Hype seems to be much cheaper now, though. Many Apple products truly had
groundbreaking engineering and design. Many Apple users were well known
because they were talented and creative. Compare this to to Twitter's
technical "challenges" (I mean, seriously - it's very minimal in
UI/functionality side, as it should be. They got plenty of money and can
attract top talent. If not scaling, what have they been doing for the past
year?), and its most well known users...

------
ks
I think the real reason is that Twitter looks so simple, that everyone thinks
they can do better. Deep down, most of us think we're in the top 20%.

I've thought about how I would have made Twitter, but the truth is that the
Twitter problem is probably not something that is easily fixed. The people at
Twitter have had a lot of real world experience and have more data to base
their development on.

------
dood
There is a lot of noise around the subject, but if you boil it down I don't
think it's much of mystery: Twitter represents an important new way to
communicate. People like communicating. Some people also like tech/startups,
so for them it's double the fun.

------
boomshine
For one reason or another, people have an emotional investment in Twitter.
Maybe it's just the cutesy vocabulary and artwork, but I like to think that
people are invested in the promise of Twitter (that is, Twitter as a product
with attractive features).

That, and also how the spectators and critics are investing in themselves by
how much they complain and speculate about how each little thing is being
mismanaged. It is Twitter, after all.

------
atog
I see twitter as my window out of the office. It's that place where everybody
is working, together, but not in the same room.
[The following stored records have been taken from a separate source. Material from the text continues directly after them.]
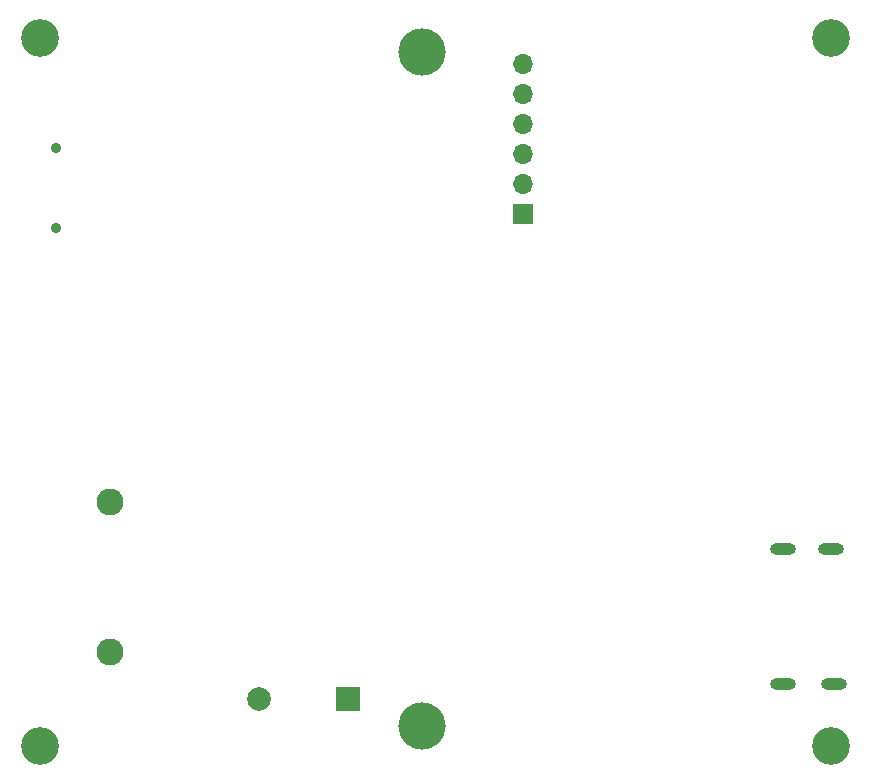
<source format=gbs>
%TF.GenerationSoftware,KiCad,Pcbnew,(6.0.6)*%
%TF.CreationDate,2022-12-01T22:03:14+01:00*%
%TF.ProjectId,Arbolito,4172626f-6c69-4746-9f2e-6b696361645f,rev?*%
%TF.SameCoordinates,Original*%
%TF.FileFunction,Soldermask,Bot*%
%TF.FilePolarity,Negative*%
%FSLAX46Y46*%
G04 Gerber Fmt 4.6, Leading zero omitted, Abs format (unit mm)*
G04 Created by KiCad (PCBNEW (6.0.6)) date 2022-12-01 22:03:14*
%MOMM*%
%LPD*%
G01*
G04 APERTURE LIST*
%ADD10C,3.200000*%
%ADD11C,0.900000*%
%ADD12O,2.200000X1.000000*%
%ADD13R,2.000000X2.000000*%
%ADD14C,2.000000*%
%ADD15R,1.700000X1.700000*%
%ADD16O,1.700000X1.700000*%
%ADD17C,2.286000*%
%ADD18C,4.000000*%
G04 APERTURE END LIST*
D10*
%TO.C,H3*%
X175000000Y-125000000D03*
%TD*%
D11*
%TO.C,SW1*%
X109400000Y-74300000D03*
X109400000Y-81100000D03*
%TD*%
D10*
%TO.C,H2*%
X175000000Y-65000000D03*
%TD*%
D12*
%TO.C,P1*%
X175032000Y-108275019D03*
X170964308Y-108285000D03*
X170964308Y-119732365D03*
X175240000Y-119715000D03*
%TD*%
D10*
%TO.C,H4*%
X108000000Y-65000000D03*
%TD*%
D13*
%TO.C,BZ1*%
X134150000Y-121000000D03*
D14*
X126550000Y-121000000D03*
%TD*%
D15*
%TO.C,J2*%
X148900000Y-79900000D03*
D16*
X148900000Y-77360000D03*
X148900000Y-74820000D03*
X148900000Y-72280000D03*
X148900000Y-69740000D03*
X148900000Y-67200000D03*
%TD*%
D10*
%TO.C,H1*%
X108000000Y-125000000D03*
%TD*%
D17*
%TO.C,J1*%
X114000000Y-104300000D03*
X114000000Y-117000000D03*
D18*
X140400000Y-123300000D03*
X140400000Y-66200000D03*
%TD*%
M02*

</source>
It's a social thing and I love it.

------
randomhack
Mandatory penny arcade link : <http://www.penny-arcade.com/comic/2008/4/23/>

------
dmose
Blogs = the paparazzi Twitter = Britney Spears

They fester off each other. We're seeing a relatively new phenomenon in terms
of coverage because people inherently love talking about nose dives. It wont'
last...nobody talks about Friendster anymore.

------
sabat
1- The name sounds cool to people. 2- Evan Williams. 3- Technology problems
with an unproven but popular Web 2.0-ish (2nd Wave, if you prefer) add drama.
4- It has a clever, if undeveloped, idea.